Migration seems to be the current challenge par excellence for existing disciplines: migration stands for displacement, change, transition; for historical phases, connections, places and spaces. These are all themes that cannot be adequately theorised within individual disciplines, whether in anthropology or sociology, human geography, gender studies or political science. As a field of research, migration is necessarily interdisciplinary given global empirical realities. According to the International Organisation for Migration (IOM), there were one billion people moving in 2011, which amounts to 7% of the entire global population. Estimates foresee this number doubling by the end of the century. The numbers fail to capture the extent of the effects of migration – its transformative influence on the very principles, and on the concrete constitution of politics, culture, economy and society.
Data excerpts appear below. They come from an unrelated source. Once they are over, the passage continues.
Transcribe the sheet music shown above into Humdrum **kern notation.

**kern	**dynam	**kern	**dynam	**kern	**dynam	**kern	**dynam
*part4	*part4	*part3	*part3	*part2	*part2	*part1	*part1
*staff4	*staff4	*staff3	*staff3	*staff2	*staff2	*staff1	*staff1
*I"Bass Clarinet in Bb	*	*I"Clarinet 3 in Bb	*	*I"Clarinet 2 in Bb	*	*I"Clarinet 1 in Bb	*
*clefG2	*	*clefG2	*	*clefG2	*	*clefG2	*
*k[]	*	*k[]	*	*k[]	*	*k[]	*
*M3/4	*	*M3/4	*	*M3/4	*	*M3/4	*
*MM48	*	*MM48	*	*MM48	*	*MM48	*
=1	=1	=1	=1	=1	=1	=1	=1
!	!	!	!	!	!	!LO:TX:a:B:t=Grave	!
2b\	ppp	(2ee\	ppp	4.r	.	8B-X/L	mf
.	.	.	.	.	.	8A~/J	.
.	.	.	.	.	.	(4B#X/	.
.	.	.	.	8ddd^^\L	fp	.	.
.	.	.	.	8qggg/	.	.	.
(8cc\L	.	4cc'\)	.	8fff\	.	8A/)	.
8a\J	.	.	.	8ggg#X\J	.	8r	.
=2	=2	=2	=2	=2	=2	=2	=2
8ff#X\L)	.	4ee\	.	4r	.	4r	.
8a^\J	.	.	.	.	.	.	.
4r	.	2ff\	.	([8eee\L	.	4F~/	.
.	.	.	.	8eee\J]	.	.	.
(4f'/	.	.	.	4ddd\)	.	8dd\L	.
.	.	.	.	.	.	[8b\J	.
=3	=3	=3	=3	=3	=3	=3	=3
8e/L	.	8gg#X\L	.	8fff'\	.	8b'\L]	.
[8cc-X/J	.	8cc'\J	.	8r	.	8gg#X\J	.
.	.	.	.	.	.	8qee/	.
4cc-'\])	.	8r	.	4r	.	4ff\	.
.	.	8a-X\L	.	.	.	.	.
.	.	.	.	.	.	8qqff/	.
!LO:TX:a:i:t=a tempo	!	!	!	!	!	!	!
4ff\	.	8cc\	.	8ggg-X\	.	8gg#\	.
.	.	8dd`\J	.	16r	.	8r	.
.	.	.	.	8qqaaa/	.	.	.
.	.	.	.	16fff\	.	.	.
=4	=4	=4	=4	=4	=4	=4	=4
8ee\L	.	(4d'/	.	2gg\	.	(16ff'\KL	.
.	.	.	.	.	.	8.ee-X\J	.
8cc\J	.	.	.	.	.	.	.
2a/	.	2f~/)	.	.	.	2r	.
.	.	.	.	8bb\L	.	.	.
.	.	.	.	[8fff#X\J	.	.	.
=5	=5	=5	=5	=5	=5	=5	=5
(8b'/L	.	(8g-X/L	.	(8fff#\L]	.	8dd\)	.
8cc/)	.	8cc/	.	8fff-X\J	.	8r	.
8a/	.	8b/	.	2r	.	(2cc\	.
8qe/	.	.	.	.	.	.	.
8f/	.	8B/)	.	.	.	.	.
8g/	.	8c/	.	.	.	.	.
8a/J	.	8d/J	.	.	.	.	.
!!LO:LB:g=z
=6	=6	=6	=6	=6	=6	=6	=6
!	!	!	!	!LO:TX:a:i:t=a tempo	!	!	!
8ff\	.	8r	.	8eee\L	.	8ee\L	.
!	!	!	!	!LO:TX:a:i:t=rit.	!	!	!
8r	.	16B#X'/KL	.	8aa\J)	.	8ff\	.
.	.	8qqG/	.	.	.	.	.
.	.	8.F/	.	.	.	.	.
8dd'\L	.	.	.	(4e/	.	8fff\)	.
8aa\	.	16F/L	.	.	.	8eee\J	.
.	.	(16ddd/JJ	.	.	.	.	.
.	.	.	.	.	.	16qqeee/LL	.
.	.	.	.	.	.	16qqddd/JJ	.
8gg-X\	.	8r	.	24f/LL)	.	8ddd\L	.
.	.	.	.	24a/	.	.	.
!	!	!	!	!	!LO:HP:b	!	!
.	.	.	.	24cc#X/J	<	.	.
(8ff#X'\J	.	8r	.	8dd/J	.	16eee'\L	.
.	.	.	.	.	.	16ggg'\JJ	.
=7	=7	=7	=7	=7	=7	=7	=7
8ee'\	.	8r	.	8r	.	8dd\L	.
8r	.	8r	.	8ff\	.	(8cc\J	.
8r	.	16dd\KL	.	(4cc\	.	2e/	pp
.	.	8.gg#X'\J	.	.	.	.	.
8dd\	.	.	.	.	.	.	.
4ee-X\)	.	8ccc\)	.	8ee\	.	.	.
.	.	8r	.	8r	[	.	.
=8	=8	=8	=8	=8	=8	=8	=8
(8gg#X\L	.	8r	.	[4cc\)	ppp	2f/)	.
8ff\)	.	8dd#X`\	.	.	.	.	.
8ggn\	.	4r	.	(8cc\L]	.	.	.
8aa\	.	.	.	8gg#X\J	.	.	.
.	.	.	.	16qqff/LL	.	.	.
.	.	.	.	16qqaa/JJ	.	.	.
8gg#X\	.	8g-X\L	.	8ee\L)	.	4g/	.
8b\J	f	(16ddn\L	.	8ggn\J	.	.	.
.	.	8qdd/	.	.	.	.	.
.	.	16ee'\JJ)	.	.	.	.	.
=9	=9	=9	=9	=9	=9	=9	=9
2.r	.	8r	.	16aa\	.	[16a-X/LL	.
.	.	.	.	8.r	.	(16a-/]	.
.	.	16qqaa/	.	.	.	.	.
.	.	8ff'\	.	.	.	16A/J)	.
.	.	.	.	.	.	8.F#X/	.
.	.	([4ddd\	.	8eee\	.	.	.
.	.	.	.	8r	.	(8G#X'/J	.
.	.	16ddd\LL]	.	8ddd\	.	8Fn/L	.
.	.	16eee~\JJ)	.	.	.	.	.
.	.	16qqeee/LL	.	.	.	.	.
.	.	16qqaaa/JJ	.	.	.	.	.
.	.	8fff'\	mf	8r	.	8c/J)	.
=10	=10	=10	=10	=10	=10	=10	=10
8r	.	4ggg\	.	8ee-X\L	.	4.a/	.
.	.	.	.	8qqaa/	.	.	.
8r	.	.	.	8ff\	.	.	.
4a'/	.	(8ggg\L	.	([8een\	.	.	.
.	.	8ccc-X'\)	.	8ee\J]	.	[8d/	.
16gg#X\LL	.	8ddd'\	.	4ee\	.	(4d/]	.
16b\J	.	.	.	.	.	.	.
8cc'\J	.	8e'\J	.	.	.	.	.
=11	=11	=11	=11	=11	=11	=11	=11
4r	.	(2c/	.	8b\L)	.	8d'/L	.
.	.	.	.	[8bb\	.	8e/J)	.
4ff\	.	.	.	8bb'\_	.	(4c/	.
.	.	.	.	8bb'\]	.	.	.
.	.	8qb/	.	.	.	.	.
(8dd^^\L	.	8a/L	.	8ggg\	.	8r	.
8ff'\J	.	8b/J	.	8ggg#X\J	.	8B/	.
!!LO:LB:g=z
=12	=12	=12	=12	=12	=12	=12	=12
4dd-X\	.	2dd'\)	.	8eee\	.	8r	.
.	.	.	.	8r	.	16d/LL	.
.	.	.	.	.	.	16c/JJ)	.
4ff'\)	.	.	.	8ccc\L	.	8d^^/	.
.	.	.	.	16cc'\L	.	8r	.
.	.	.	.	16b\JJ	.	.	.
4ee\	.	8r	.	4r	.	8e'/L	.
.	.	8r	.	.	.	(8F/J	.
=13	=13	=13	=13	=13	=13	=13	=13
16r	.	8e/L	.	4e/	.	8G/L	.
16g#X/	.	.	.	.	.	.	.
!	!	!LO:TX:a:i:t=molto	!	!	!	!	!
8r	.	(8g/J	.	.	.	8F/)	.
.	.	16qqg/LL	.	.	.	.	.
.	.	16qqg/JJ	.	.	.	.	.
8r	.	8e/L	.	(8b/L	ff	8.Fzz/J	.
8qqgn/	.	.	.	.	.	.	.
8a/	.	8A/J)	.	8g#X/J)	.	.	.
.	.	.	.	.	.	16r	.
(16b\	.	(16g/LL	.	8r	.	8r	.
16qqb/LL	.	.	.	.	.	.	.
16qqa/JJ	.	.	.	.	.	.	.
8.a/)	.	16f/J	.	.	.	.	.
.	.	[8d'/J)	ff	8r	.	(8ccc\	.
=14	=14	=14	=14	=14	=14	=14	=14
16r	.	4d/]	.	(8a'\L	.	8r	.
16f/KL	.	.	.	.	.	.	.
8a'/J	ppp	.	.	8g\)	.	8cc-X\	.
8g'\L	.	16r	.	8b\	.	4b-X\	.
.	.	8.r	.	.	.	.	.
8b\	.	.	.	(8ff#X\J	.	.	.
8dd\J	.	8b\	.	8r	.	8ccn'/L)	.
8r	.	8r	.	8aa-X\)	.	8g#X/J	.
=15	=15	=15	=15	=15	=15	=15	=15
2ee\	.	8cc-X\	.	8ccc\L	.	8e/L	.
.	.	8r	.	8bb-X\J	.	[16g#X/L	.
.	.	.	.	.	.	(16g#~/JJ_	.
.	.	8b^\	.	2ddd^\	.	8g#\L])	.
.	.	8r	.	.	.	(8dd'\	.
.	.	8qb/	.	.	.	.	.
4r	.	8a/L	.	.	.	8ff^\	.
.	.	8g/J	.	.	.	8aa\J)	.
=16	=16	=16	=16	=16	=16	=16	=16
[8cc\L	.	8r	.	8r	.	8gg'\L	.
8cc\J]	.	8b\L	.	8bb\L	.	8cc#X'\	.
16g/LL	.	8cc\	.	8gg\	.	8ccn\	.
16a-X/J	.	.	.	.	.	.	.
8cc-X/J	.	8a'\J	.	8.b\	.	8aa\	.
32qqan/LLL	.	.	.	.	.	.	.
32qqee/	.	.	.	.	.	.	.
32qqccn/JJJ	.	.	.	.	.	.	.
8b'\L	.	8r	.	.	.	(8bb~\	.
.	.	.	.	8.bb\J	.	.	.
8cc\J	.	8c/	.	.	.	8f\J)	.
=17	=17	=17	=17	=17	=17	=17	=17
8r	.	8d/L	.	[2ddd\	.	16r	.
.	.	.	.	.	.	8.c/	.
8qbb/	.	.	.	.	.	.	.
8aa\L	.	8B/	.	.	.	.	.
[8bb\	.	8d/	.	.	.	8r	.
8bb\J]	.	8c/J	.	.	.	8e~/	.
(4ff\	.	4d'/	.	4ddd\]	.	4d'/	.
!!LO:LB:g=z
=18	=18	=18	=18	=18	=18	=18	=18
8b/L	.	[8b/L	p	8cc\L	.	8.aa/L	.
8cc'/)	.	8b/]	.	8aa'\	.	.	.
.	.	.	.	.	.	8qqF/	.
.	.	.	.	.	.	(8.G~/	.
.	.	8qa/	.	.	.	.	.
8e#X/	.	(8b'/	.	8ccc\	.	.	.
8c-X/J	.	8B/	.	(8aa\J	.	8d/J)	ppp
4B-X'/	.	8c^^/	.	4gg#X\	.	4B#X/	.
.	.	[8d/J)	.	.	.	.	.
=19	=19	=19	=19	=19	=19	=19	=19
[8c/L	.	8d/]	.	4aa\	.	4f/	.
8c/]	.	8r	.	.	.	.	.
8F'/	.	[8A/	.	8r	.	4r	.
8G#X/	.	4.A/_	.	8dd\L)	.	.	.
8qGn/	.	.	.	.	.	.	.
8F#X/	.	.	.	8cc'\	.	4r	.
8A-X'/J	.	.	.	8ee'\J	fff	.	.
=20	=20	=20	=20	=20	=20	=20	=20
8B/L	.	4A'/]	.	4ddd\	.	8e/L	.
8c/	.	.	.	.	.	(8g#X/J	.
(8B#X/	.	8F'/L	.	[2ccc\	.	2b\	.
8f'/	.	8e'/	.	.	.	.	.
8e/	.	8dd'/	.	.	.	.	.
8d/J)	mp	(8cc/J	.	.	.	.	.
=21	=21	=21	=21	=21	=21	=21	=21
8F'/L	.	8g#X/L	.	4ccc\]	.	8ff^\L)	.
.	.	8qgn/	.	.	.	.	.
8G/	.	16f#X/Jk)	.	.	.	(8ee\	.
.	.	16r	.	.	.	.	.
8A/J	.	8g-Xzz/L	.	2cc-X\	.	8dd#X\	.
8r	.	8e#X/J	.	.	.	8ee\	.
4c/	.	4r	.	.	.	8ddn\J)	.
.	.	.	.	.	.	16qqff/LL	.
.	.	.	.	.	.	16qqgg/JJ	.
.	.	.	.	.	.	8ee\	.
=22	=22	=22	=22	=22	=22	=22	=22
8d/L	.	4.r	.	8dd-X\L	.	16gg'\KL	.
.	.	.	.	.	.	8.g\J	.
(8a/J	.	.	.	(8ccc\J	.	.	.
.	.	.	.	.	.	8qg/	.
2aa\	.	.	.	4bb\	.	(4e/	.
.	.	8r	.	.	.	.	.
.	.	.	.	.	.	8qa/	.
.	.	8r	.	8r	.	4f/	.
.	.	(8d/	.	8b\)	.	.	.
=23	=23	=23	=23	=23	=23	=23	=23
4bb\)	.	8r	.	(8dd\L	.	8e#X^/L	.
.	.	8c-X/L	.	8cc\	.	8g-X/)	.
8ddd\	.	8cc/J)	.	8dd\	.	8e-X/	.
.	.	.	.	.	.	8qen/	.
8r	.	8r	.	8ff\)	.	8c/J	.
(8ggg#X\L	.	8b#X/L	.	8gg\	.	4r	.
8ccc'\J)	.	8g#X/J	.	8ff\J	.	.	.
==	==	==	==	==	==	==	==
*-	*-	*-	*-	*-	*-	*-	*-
Through debates seeking to contribute to discipline-specific expertise and strengthening of interdiscplinary networks, the summer school engages the central challenges these social developments pose for research. The aim is to further an understanding of the ‚bigger picture‘, i.e. the geographic, climatic, political and social dimensions of migration, while also placing the very subjects of migration at the center, precisely because it is the social groups, subjectivities, identities and belonging that shape this bigger picture.
Expanding the Margins builds on our previous summer school, Teaching the Crisis, that took place in September 2013. The theme of migration follows on from our initial focus on the crisis in Europe. On the one hand, we are concerned with concrete empirical phenomena in the context of the continuing debt and financial crisis that has led – especially in Europe – to an increase in mobility. On the other hand, population movements always go hand in hand with a break or with the destruction of the social fabric. Migration is always connected to crisis processes, both for migrants themselves as well as for the societies they arrive in.
Here, an empirical analysis of specific social practices allows for the conceptualization of crisis to be narrowed down to a smaller field. At the same time, migration is a praxis that cannot be understood merely as the effect of an economic fall-out. Migration also has both creative and socially constitutive dimensions. As such, it allows for an opening up of the conceptualization of crisis away from its purely negative designation (understood as the descent into crisis of a given social order) towards an understanding that is dynamic and processual. This constitutive praxis, for instance the production of transnational social spaces, is equally its Europeanizing dimension.